What fillings do you put in homemade chocolates?

feespirit, Nov 8, 11:48am
I'm using chocolate molds, just hoping for some ideas please.

pogram0, Nov 8, 7:05pm
I am sure you can buy fillings for chocolates but one home-made one I know of is 55g plain chocolate broken into pieces and melted over a double-boiler, 2 tablespoons of cream, 225g icing sugar. Sift the icing sugar into the melted chocolate and add cream. Use a fork to mix and then knead mixture to form a firm, smooth, pliable mixture. Lightly dust a work surface with drinking chocolate powder, roll out the mixture to the thickness needed and cut our circles .with a cutter. Leave for around 12 hours or overnight to set and dry out. Dip the circles into your chocolate covering to finish off the chocolates.

greerg, Nov 8, 7:46pm
I use flavoured ganache mostly. With white chocolate ganache I have used freeze dried raspberries crumbled in while the mixture is hot. Dark chocolate with Cointreau and very finely chopped candied orange. Baileys and milk chocolate. Kahlya and a little instant coffee powder with dark chocolate.

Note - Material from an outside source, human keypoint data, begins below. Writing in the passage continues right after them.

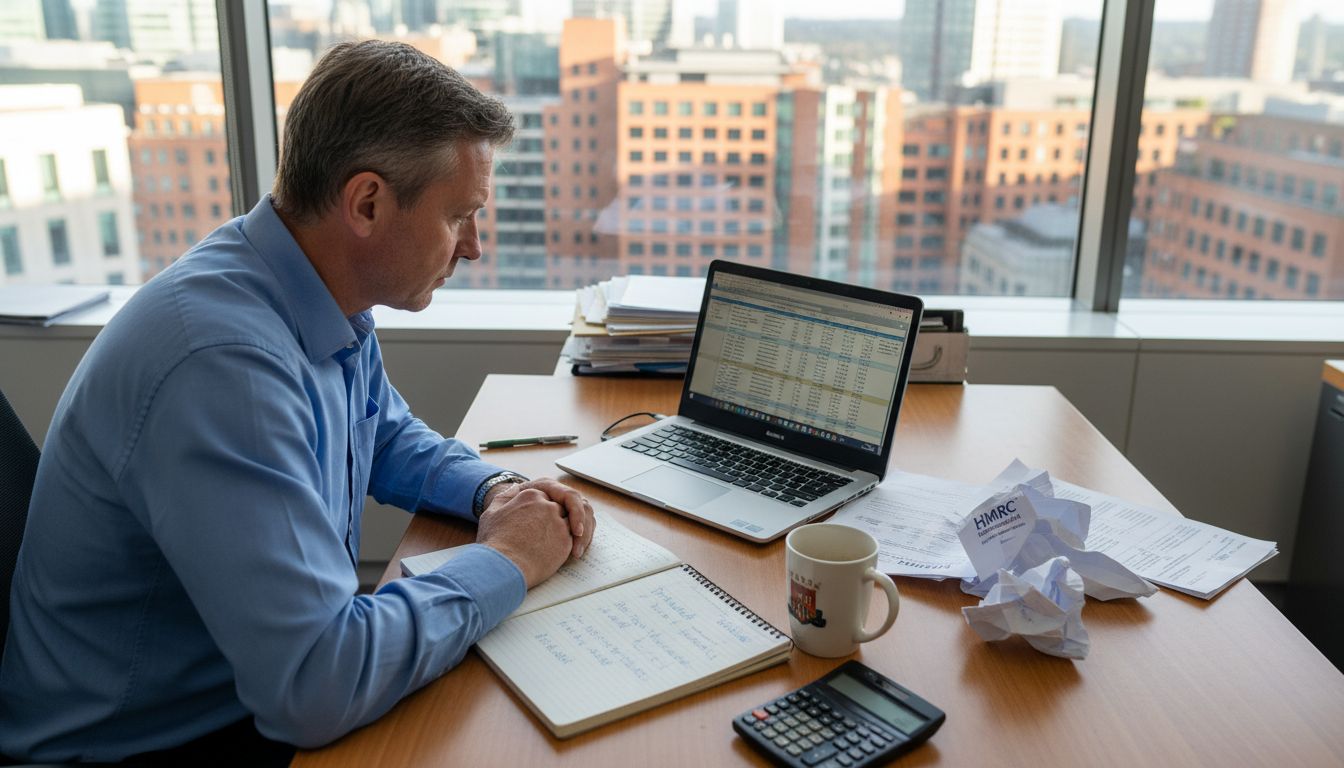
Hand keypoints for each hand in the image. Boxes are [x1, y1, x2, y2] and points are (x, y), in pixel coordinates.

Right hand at [477, 477, 596, 586]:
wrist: (503, 567)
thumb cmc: (494, 543)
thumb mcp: (492, 514)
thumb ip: (504, 498)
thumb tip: (514, 488)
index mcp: (530, 495)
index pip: (543, 499)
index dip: (540, 513)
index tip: (535, 525)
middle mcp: (547, 505)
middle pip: (558, 509)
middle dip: (554, 521)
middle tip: (546, 536)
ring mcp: (558, 522)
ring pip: (569, 523)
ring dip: (564, 533)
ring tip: (554, 546)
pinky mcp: (566, 540)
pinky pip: (573, 539)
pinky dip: (570, 545)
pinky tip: (559, 554)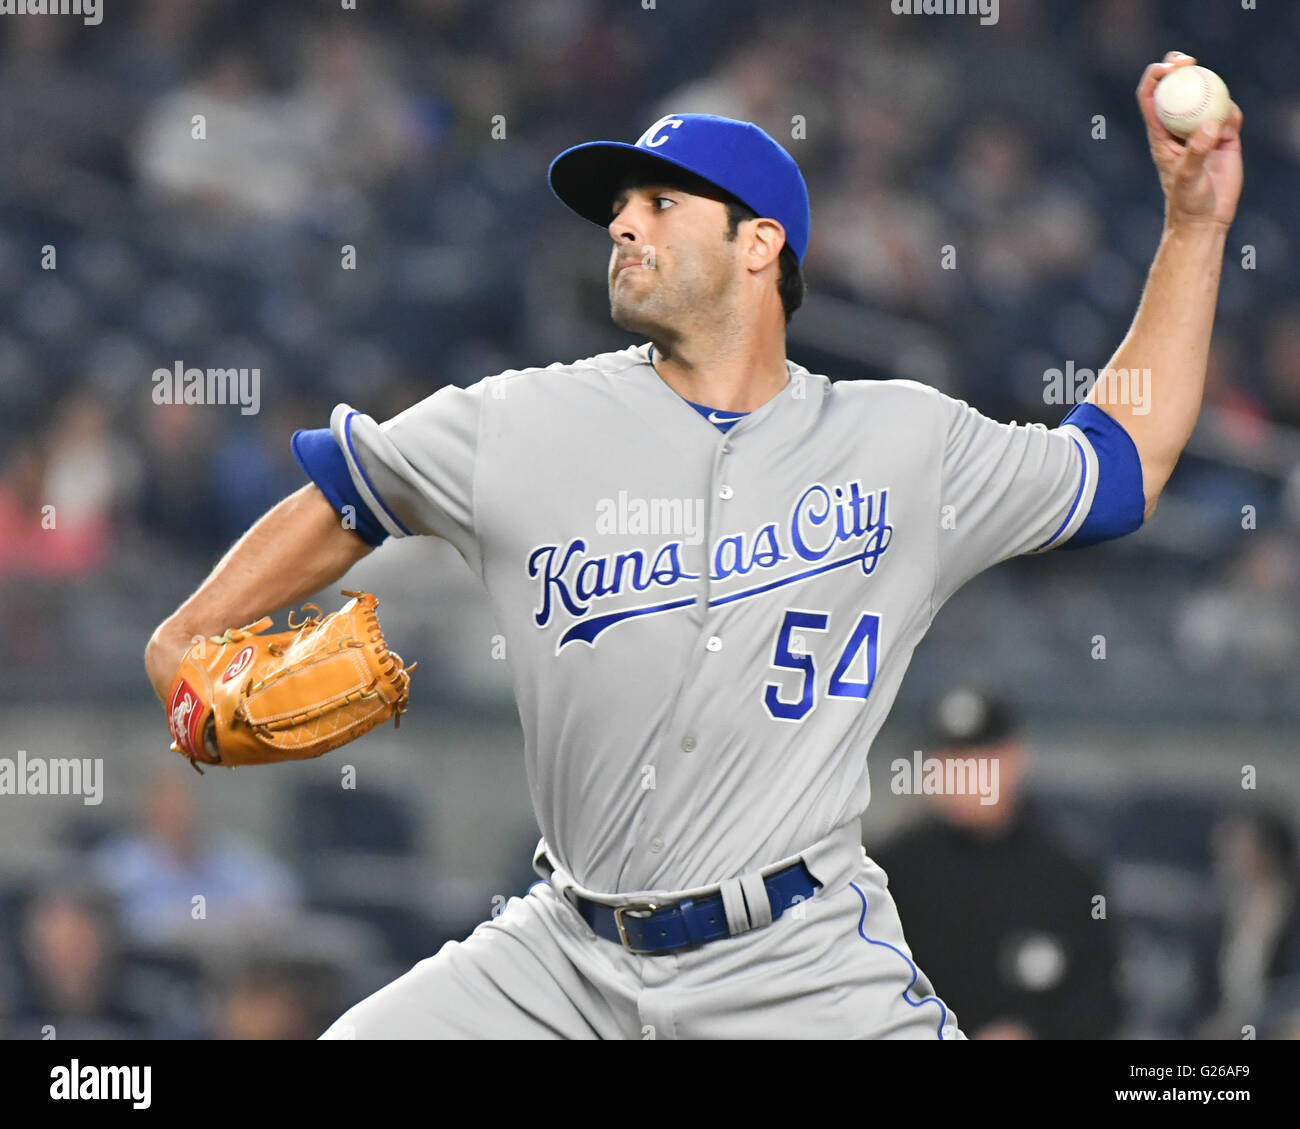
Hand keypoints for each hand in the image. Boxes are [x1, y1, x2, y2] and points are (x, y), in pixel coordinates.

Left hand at [1137, 52, 1243, 230]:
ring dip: (1211, 88)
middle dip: (1179, 67)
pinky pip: (1228, 113)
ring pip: (1205, 96)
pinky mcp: (1224, 136)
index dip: (1155, 76)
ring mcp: (1202, 129)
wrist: (1205, 218)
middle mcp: (1179, 127)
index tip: (1168, 67)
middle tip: (1190, 60)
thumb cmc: (1187, 201)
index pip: (1151, 97)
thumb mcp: (1187, 177)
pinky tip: (1231, 128)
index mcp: (1160, 133)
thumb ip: (1197, 151)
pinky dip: (1231, 112)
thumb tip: (1211, 125)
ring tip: (1217, 98)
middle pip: (1176, 88)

whitehead., Nov 8, 10:40pm
i do chocolate peanuts nuke your peanuts for six minutes a full tray and tip onto broken up chocolate stir to mix and spoon out onto cooking paper leave to set over night . they are yummy i have just had an order from family from the states for exmas dinner in wellington this year

nauru, Nov 9, 8:20am
Various flavoured ganache fillings, marzipan, caramel for moulded chocolates. I also make the following:
Peppermint creams half choc dipped
Chocolate covered ginger
Chocolate truffles
Chocolate covered Turkish delight - I cheat & use shop bought TD
Chocolate covered brazil nuts/almonds
Chocolate dipped dried apricots/kiwifruit/mango
Coconut Ice
Bounty bars/balls

punkinthefirst, Nov 10, 12:00am
I dip, rather than mould, my Christmas gift chocolate. I use fondant, flavoured with essential oils like peppermint, orange, etc., and good essences, and cut into different shapes so that I can tell them apart when they're dipped. I also make a really good marshmallow, turkish delight, small balls of truffles and fudge fillings from recipes in "The Joy of Cooking", which has a great section on candy-making. In the boxes of sweets, I usually include undipped versions of all the above, plus dried apricots and dates, stuffed with homemade marzipan. For children, I often include a white or pink sugar mouse, made from flavoured fondant.
Yes, it looks like a lot of sugar, but one batch of each sweet yields enough to put a couple of pieces of each one into a little box with a pretty paper doiley, to wrap with cellophane and a bit of ribbon, for a most acceptable small once-a-year gift for many different people.

gennie, Jul 1, 1:19am
125g milk choc, 125g white choc, 100ml cream, 30g butter, 1-2 T of Baileys. Heat cream to just below boiling and add butter and chocolate, stir until combined, add Baileys. Will still be liquid enough at room temp to pour into a chocolate shell. Also good for chilling until firm and then rolling into balls, chilling again and then dipping. Best served at room temp as the choc shell is crisp and the inside is soft and just melts in your mouth.